Per contra, the Enforcement Directorate contended that Money Laundering is an independent substantive offence and is distinct from the predicate offence. [Paragraph 18]
The Reasoning of the Court
On an analysis of the provisions of the PML Act, 2002, the Court observed that Scheduled Offence” is a sine qua non for the offence of money-laundering which would generate the money that is being laundered. [Paragraph 25]. The Court noticed that while Sections 120 B and 420 of IPC and Section 13 of the PC Act were not Scheduled Offences at the relevant time, Section 8 of the PC Act was a Scheduled Offence. It cannot, therefore, be said that the appellant is proceeded against in violation of Article 20(1) of the Constitution of India for the alleged commission of the acts which was not an offence as per law then in existence. The Court held that the questions whether Section 8 of the PC Act can be a predicate offence qua the appellant and whether the Enforcement Directorate had jurisdictional threshold under the PML Act cannot be gone into at the stage of considering anticipatory bail [Paragraphs 41 and 42].
An Analysis of the Court’s reasoning
A reading of the judgment would show that the Court has really sidestepped addressing the question of whether money laundering can be an independent substantive offence. This is understandable since the Court was only concerned with the issue of whether the accused was entitled to the privilege of anticipatory bail. [Paragraph 22]. Despite saying so, the Court goes on at length to discuss the statutory scheme of the PML Act [Paragraphs 23-39]. The Court was satisfied with the fact that the Scheduled Offence of Section 8 of the PC Act, 1988 was charged against the accused and it was, therefore, possible to hold that the offence of money laundering under Sections 3 and 4 of the PML Act would be maintainable against the accused. [Paragraph 41]. This finding appears to proceed with the reasoning given in paragraph 25 that a Scheduled Offence is a sine qua non for the offence of money-laundering which would generate the money that is being laundered. The said finding cannot be faulted with on a combined reading of Sections 2 (u) and 3 of the PML Act.

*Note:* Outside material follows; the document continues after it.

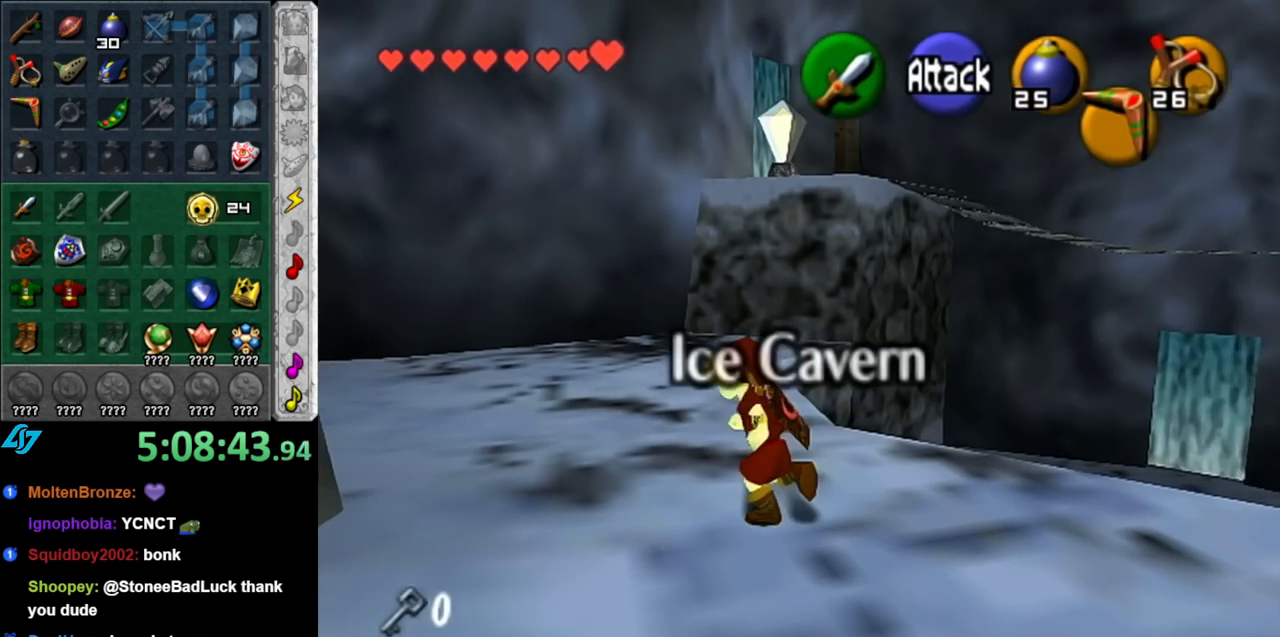
{"buttons": [], "left_stick": "up", "right_stick": "center", "events": []}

There is another aspect of the matter that could have been considered by the Court if it went on a detailed examination of the contention of the Enforcement Directorate that money laundering is an independent offence. PML Act was amended recently in August 2019 (page 70 onwards of the Finance (No. 2) Act, 2019) to clarify that money laundering is an independent offence. If this clarification is taken into consideration, it is possible to hold that the Legislature has always intended the offence of money laundering to be an independent offence. However, the Court sidestepped the said issue, presumably to avoid prolixity in an order concerning only with the issue of the accused’s right to get anticipatory bail. Nevertheless, when an issue was raised as to the nature of money laundering as an independent offence, the Court ought to have considered it to clarify the prevailing confusion.